*. Political scandals tend to have a short shelf life. This is one of the understated points made in Chappaquiddick, when the story of the car accident that killed Mary Jo Kopechne is overshadowed by news coverage of the moon landing. It’s a point that was also brought home to me when this film was recommended to me by someone who confessed they didn’t know a thing about Chappaquiddick.
*. I found that a bit surprising, since I thought the name “Chappaquiddick,” much like Watergate, had entered into the lexicon. But then who remembers anything about Iran-Contra today? Or Gary Hart’s downfall? Or Monica Lewinsky? These stories survive today only in radically abbreviated forms, or memes. The Monkey Business. A semen stain on a dress.
*. Chappaquiddick has been forgotten even more completely though, because despite being so sensational a story it was of little political consequence. Ted Kennedy went on to a very long career as the “Lion of the Senate.” The scandal didn’t affect him much at all, though it probably put a ceiling on any political ambitions he might have had. As he says here immediately after the accident, it meant he was never going to be president.
*. As with any historical drama of recent events involving prominent public figures there’s a question of bias. Is this a whitewash? A puff piece? Or a hatchet job? In the featurette on the making of the film included with the DVD this issues gets addressed, though by falling back on the usual dodge about wanting to be truthful and the desire to present the individuals involved as being “complicated.” This if fair enough, but the feeling I was left with was that the movie’s Ted Kennedy really wasn’t that complicated.
*. This Kennedy, played by Jason Clarke, is a creature of pure privilege, with the deferent media and obsequious legal system just there to be manipulated at will. As such a fortunate son (I mean born to privilege, not fortunate in being the child of Bruce Dern as an immobile but still irascible Joseph P.), he is a permanent man-baby. Despite being in his late 40s and a U.S. senator he understands nothing of how the law works, and whines about how he doesn’t know who he is or what the truth is.

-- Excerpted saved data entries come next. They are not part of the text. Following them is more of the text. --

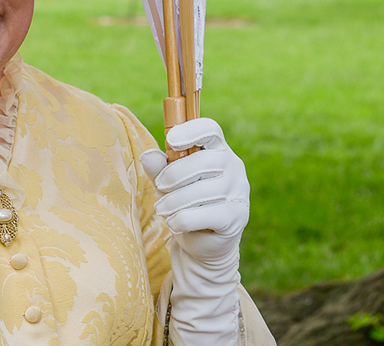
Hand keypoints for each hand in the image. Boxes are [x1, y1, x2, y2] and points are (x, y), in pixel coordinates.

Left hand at [141, 117, 249, 344]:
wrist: (206, 254)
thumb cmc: (184, 207)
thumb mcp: (170, 184)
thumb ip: (158, 167)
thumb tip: (146, 156)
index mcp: (220, 152)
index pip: (210, 129)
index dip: (190, 132)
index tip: (171, 140)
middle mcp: (234, 169)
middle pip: (192, 164)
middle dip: (168, 180)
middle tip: (163, 193)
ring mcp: (237, 194)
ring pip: (190, 189)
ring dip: (171, 203)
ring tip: (170, 213)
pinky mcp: (233, 219)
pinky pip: (196, 213)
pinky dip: (180, 220)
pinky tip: (179, 226)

*. He also has the privileged habit of wanting to make himself into the victim in every situation, a type that has only become more common in our own day. Instead of remorse he only feels sorry for himself. You see this in something as subtle as the way he gets comfortable, adjusting his arms behind his head, as he’s lying back on the bridge after the accident, staring at the moon while blankly moaning “Oh my god, what have I done? What have I done?” This does not look remotely like someone who is upset about having just killed a friend. A flaw in Clarke’s performance, or insightful?

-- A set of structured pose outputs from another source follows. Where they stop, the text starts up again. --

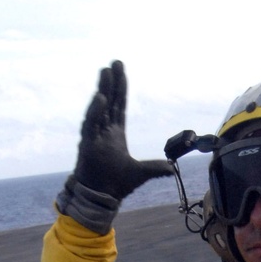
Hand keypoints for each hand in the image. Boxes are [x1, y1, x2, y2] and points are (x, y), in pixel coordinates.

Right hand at [58, 61, 170, 228]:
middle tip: (115, 62)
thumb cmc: (116, 184)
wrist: (102, 198)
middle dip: (112, 82)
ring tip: (106, 72)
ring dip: (103, 90)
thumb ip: (156, 168)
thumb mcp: (141, 173)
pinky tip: (101, 98)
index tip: (121, 71)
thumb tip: (173, 169)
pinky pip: (91, 125)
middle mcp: (104, 131)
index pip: (119, 106)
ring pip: (99, 108)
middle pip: (109, 101)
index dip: (121, 88)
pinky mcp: (87, 145)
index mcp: (115, 133)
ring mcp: (94, 136)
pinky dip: (95, 111)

*. It’s hard to feel any sympathy for such a guy. Overall I think this is a negative portrayal, but it does at least stick fairly close to the rather damning facts (like the phoney business of Kennedy wearing a neck support at Kopechne’s funeral just as a way to elicit sympathy). There certainly were roads the movie could have gone down that would have cast him in an even darker light — especially with regard to his drinking and just what his relationship was with Kopechne — but in such cases the film adopts a pose of discretion.
*. To dilate on this just a bit: that this is a negative portrayal, however restrained, is remarkable. To compare just a handful of near contemporary American political biopics, I would say Kennedy comes off worse, or at least less sympathetically, here than George W. Bush in Oliver Stone’s W., definitely worse than Gary Hart in The Front Runner, and even worse than Dick Cheney in Vice. Because Kennedy was a worse person? Because those other individuals were still alive?
*. I don’t think this is a great movie. My main problem with it is that it’s just too dull. The subject — how to manage a scandal — isn’t without interest, and was gone over again the next year in The Front Runner, but it lacks the intensity it needs here. I kept thinking of how it was gently nudging the edges of horror. Was Chappaquiddick in the mind of Peter Straub when writing Ghost Story, or Brian De Palma when making Raising Cain?
*. Perhaps if director John Curran had indulged this angle a bit more he would have had something. But as it is, it’s all pretty bland. Kate Mara (Kopechne), as so often, is wasted in a part anyone could have played. Clarke’s Kennedy is, in the end, an empty suit, retreating before our eyes in front of the camera. A disappearing act that will have to be damning enough.